The upside: Wiring up every street lamp, traffic light, sewer pipe, and power line to the internet will create huge opportunities for cities to use their resources more efficiently. Cities that can reduce their electricity and water use or automate the flow of traffic will cut pollution while freeing up money to invest in other things that benefit citizens, like public safety or better services.

The downside: Anything "smart" can be hacked, particularly if it's badly managed or poorly protected. Smart cities will give bad people an exponentially greater opportunity to create havoc and disrupt the lives of millions of people.

There's a precedent: The city of Atlanta was hit with a ransomware attack last year that knocked its court system, police, and other city services offline.

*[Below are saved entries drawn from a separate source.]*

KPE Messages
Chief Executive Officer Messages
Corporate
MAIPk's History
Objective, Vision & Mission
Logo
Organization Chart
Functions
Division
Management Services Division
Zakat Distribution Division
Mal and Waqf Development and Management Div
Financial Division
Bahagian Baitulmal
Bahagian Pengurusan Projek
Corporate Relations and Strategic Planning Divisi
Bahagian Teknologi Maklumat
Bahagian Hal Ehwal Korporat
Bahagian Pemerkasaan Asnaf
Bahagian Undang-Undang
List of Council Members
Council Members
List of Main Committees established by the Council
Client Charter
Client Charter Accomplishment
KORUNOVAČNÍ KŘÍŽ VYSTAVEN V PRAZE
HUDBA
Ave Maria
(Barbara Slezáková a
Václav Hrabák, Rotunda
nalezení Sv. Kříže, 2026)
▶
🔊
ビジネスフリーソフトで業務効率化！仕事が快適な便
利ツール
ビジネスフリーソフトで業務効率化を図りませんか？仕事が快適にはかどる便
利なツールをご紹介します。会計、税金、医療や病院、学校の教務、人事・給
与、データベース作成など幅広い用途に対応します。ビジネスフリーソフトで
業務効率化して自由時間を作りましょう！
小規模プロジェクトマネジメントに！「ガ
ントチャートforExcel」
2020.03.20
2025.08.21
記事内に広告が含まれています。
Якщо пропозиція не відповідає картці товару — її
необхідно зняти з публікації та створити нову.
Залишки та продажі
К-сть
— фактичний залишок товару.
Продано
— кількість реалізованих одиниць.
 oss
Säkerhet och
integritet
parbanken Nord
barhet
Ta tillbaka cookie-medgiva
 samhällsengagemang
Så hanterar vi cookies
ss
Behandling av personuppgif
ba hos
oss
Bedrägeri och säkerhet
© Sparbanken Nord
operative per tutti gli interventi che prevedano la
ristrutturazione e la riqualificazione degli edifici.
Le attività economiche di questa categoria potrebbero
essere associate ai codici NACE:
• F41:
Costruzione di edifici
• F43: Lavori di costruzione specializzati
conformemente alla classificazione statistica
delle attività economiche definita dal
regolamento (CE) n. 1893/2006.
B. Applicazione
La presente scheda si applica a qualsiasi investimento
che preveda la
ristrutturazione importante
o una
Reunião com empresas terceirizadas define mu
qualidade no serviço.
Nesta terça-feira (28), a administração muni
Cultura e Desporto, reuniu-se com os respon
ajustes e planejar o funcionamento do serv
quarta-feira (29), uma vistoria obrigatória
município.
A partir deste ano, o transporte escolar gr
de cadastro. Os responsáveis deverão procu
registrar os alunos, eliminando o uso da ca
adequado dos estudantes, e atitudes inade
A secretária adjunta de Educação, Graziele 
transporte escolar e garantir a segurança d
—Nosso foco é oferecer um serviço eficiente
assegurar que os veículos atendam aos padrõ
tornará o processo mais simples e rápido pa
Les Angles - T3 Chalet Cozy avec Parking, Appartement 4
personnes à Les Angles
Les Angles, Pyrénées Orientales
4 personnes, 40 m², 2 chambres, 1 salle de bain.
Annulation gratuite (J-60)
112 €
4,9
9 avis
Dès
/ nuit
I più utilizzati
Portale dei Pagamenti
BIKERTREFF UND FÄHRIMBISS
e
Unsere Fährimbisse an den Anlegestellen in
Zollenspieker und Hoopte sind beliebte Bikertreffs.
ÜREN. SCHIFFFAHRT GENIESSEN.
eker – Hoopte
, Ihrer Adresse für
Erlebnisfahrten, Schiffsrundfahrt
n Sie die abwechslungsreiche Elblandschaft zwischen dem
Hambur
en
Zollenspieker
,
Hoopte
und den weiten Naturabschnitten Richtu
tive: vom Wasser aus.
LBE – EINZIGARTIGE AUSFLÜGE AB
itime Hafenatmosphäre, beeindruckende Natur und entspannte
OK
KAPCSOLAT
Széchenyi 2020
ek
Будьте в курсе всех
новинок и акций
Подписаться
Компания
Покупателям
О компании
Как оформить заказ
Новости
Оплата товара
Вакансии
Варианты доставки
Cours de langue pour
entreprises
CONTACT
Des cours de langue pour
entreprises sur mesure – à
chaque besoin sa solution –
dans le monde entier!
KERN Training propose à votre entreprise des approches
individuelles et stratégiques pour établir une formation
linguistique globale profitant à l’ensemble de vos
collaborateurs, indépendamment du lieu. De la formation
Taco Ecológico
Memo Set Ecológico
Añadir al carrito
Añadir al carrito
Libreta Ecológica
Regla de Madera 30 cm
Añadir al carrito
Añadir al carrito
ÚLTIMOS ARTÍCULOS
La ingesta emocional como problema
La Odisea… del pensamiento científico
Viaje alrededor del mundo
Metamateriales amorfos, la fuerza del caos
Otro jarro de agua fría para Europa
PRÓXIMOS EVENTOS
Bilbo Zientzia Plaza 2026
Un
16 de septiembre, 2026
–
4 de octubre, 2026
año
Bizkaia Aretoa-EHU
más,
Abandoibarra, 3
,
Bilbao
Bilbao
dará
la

With smart cities, the potential for large-scale damage is much greater.

Smart technologies can leave citizens vulnerable to a terrorist organization that wants to score a major hit on an entire city, a foreign government that wants to subvert a rival, a domestic government that wants to punish cities it considers opposition strongholds, an organized crime organization looking to extort a ransom, or an anarchist group that attacks simply because it can.

Other questions raised by the report: Do city officials understand these technologies well enough to interact intelligently with technology firms? Do they have enough support from state, federal, or other partners to ask the hard questions about the economic and safety implications of smart city technologies?

The emerging reality: Both the upside and downside will be with us sooner than you might think. At least 26 smart cities are expected to be constructed over the next six years. There's a risk that engineers will master the technology and political officials will implement it before anyone fully understands the vulnerabilities it creates.